Saved data entries:
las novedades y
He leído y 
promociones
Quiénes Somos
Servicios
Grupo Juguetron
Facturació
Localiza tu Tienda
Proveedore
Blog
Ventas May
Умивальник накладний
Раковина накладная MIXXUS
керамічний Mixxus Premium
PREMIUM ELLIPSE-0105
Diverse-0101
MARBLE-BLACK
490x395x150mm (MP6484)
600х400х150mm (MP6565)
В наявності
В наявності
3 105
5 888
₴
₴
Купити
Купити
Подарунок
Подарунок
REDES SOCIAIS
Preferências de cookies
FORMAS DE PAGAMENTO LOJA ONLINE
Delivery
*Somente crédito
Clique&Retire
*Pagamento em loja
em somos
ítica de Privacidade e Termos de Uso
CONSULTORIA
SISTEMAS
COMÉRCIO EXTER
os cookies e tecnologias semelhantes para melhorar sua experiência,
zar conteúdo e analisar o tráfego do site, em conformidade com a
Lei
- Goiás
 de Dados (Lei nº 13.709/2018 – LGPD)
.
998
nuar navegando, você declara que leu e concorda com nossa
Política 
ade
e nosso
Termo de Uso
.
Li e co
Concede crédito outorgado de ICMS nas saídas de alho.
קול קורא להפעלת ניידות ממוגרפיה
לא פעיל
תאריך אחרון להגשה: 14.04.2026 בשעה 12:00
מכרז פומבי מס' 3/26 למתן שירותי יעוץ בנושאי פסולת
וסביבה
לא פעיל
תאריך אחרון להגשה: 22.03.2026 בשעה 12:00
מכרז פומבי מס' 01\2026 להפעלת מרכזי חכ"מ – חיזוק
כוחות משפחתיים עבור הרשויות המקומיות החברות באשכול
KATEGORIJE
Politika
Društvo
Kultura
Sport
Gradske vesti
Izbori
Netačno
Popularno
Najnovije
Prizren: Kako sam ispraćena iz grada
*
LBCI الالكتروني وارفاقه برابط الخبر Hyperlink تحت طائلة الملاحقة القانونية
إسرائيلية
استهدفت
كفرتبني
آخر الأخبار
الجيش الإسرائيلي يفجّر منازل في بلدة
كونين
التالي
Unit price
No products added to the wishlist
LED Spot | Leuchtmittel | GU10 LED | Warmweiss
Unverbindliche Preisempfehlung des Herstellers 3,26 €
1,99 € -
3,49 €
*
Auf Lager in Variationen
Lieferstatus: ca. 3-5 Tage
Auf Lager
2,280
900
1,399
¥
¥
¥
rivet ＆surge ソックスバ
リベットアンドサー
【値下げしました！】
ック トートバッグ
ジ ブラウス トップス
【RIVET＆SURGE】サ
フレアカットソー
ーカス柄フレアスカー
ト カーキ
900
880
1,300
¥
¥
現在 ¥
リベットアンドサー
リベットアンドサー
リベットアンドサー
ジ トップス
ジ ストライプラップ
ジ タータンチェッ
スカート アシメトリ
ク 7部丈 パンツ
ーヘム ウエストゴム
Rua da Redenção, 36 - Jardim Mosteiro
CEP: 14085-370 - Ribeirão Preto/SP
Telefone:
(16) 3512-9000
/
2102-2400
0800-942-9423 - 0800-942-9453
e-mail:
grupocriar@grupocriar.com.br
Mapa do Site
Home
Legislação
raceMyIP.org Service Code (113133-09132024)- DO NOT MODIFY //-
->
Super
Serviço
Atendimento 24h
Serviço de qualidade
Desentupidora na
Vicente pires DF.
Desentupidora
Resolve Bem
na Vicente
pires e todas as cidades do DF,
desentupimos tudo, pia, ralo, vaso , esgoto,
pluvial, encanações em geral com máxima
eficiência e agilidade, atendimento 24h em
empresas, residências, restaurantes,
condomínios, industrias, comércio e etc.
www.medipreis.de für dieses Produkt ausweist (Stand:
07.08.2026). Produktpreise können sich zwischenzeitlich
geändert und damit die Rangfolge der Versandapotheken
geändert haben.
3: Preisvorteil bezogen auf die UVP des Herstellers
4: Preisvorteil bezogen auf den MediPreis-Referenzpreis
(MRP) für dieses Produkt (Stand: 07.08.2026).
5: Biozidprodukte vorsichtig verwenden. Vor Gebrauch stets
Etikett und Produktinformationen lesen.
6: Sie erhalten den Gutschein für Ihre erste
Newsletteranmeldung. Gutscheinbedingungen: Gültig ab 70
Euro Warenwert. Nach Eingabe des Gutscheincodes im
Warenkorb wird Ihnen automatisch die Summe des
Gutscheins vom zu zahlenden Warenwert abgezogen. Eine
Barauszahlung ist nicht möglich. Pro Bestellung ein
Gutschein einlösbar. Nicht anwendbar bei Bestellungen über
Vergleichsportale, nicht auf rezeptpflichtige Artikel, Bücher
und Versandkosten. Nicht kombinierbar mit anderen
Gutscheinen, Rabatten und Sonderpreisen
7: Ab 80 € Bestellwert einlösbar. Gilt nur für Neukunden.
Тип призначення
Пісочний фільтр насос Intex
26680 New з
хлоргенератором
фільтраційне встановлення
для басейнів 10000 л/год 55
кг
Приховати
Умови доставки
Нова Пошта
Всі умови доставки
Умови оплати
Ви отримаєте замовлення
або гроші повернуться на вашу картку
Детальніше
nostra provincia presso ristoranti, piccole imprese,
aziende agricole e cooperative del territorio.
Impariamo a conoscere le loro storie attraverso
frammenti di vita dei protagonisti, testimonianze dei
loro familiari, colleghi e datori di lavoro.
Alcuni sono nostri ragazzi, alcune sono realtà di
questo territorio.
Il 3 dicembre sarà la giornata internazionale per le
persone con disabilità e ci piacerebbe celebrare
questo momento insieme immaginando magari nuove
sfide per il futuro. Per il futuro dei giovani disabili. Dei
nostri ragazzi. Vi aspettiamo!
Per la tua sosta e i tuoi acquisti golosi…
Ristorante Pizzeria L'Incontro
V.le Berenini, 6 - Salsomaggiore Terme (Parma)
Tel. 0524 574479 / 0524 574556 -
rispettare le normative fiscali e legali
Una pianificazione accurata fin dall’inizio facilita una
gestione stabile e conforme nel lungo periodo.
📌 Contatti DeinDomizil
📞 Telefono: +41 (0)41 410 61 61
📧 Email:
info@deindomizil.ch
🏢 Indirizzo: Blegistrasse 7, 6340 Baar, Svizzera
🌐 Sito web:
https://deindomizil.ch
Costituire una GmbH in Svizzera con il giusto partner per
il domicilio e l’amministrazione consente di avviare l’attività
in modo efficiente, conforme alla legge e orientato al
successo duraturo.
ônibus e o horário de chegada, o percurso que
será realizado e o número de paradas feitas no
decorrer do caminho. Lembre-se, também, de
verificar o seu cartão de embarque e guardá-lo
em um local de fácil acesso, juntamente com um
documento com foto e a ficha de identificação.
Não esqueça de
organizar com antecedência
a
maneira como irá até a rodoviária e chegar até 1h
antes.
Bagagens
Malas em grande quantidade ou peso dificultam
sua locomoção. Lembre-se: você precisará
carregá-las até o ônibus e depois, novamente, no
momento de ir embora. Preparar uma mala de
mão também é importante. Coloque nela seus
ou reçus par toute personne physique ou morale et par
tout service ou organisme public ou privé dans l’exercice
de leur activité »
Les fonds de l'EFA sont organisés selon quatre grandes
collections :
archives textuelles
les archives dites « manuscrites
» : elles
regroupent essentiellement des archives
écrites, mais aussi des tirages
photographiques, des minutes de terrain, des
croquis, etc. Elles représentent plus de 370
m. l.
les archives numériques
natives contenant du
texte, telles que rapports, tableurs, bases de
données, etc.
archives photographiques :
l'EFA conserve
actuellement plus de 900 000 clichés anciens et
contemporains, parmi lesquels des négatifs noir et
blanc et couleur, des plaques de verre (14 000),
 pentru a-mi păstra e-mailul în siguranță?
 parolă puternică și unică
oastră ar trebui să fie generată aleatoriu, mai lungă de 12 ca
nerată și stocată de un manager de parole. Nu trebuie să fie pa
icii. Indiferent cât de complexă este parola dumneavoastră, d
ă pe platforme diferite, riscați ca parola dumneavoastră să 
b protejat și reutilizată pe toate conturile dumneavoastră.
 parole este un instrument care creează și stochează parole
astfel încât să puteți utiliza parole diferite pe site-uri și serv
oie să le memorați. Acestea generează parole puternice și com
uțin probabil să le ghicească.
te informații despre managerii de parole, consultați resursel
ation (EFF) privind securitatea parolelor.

**WORK ITEM:** Could you output the lines from the start of the data through the line containing "Preferências de cookies" as a JSON list of strings, one string per line, with blank lines left out?

**EXERCISE SOLUTION:**
[
  "las novedades y",
  "He leído y ",
  "promociones",
  "Quiénes Somos",
  "Servicios",
  "Grupo Juguetron",
  "Facturació",
  "Localiza tu Tienda",
  "Proveedore",
  "Blog",
  "Ventas May",
  "Умивальник накладний",
  "Раковина накладная MIXXUS",
  "керамічний Mixxus Premium",
  "PREMIUM ELLIPSE-0105",
  "Diverse-0101",
  "MARBLE-BLACK",
  "490x395x150mm (MP6484)",
  "600х400х150mm (MP6565)",
  "В наявності",
  "В наявності",
  "3 105",
  "5 888",
  "₴",
  "₴",
  "Купити",
  "Купити",
  "Подарунок",
  "Подарунок",
  "REDES SOCIAIS",
  "Preferências de cookies"
]